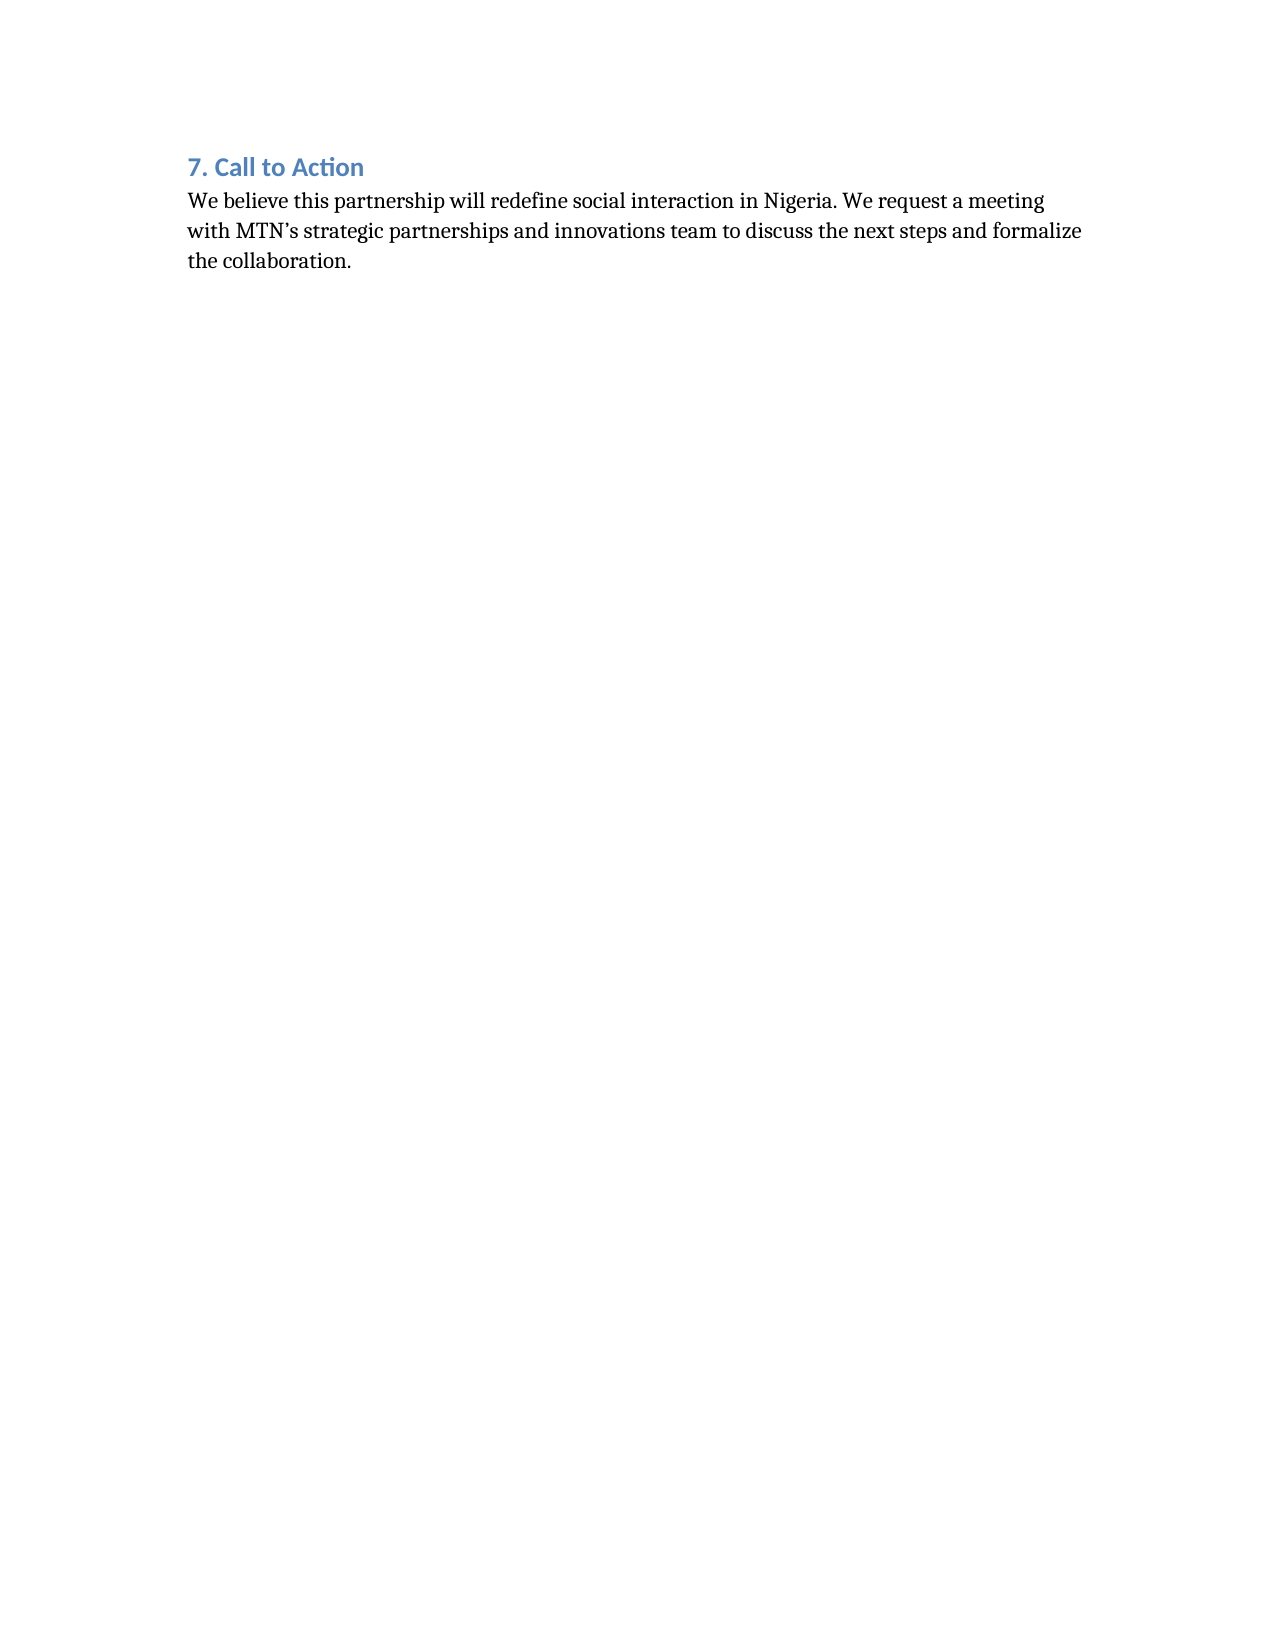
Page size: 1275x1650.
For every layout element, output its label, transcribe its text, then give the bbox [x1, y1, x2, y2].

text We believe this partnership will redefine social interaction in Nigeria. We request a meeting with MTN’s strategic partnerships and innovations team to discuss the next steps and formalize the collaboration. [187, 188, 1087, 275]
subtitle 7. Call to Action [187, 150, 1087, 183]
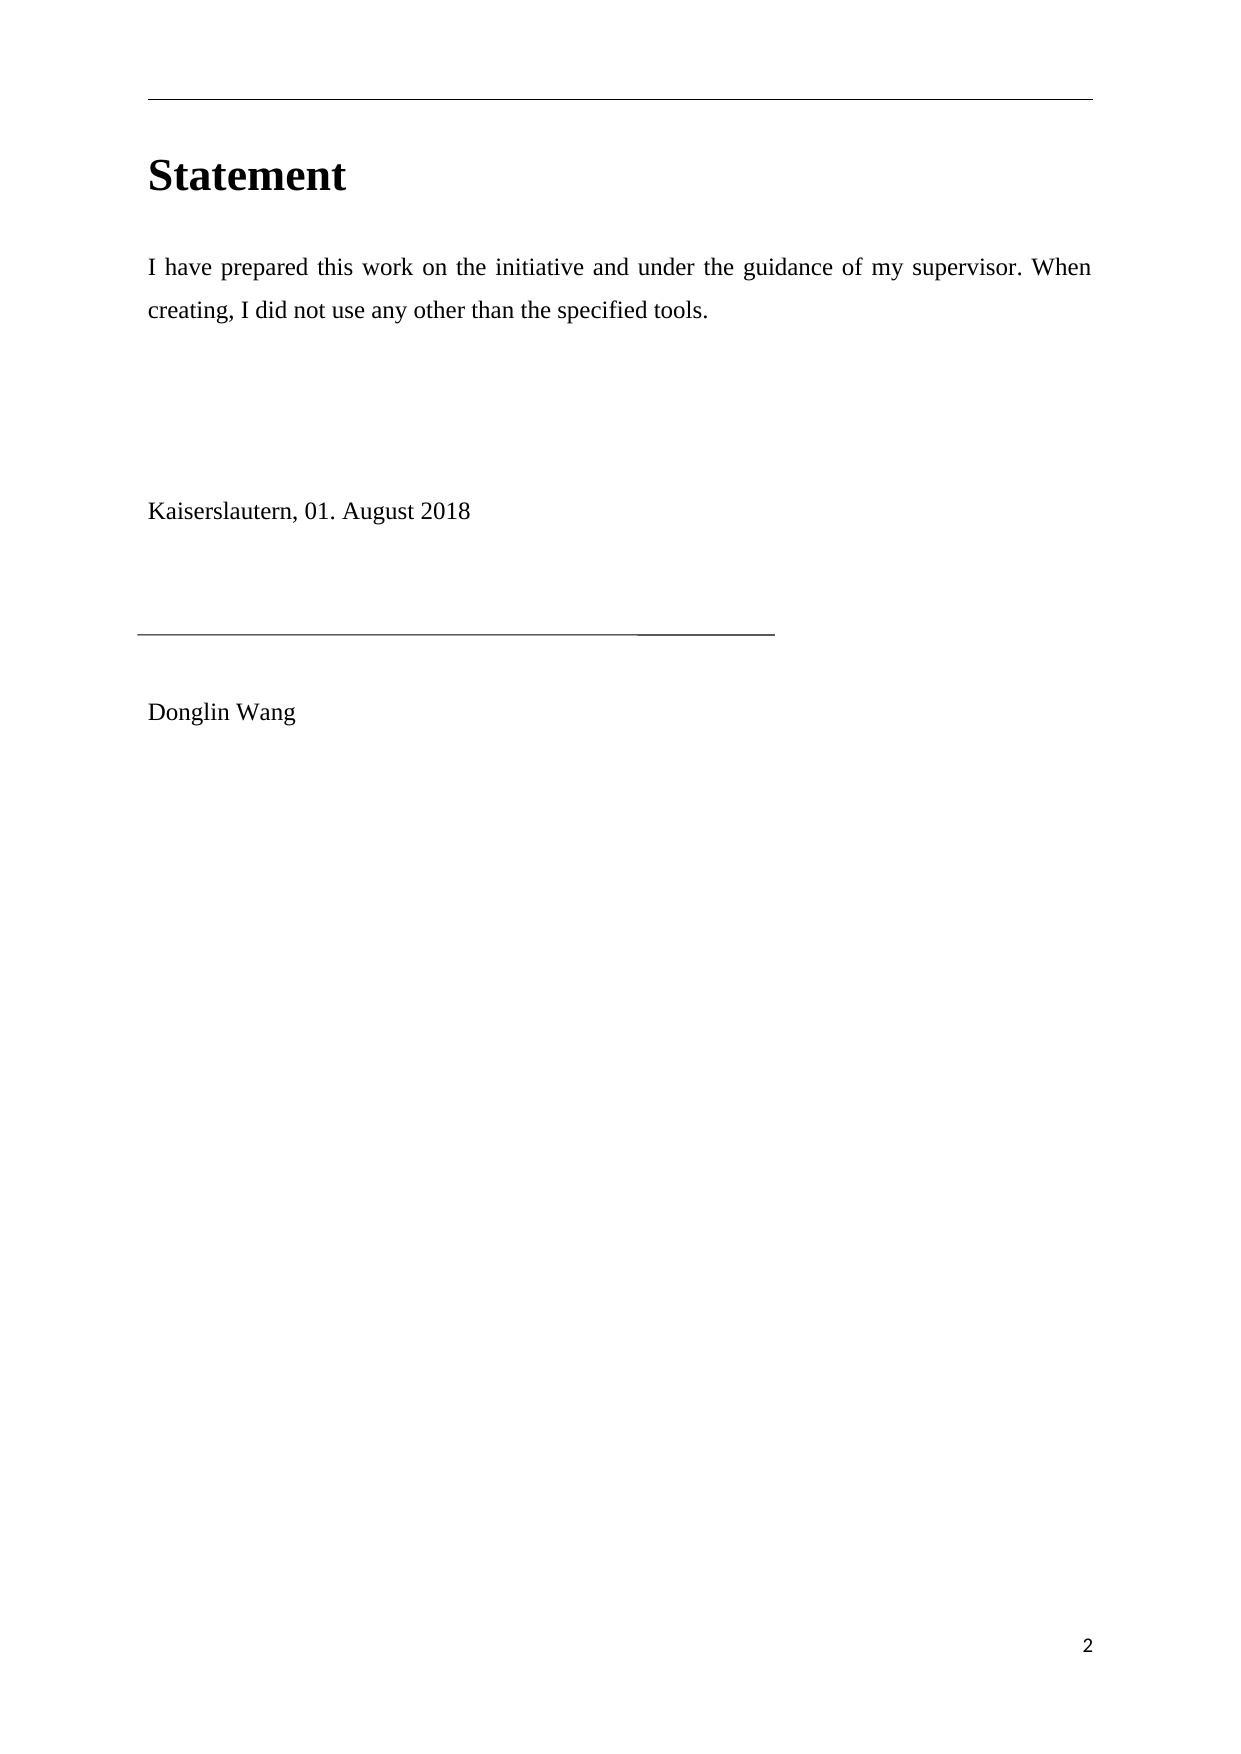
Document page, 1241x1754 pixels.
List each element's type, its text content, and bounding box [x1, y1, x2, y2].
----------
— WHAT IS REQUIRED —
Emit verbatim the lines running from the one with "Document page, 1241x1754 pixels." through the last line of the data, both endpoints inclusive.

— RESPONSE BELOW —
Document page, 1241x1754 pixels.
List each element's type, its text content, and bounding box [x1, y1, x2, y2].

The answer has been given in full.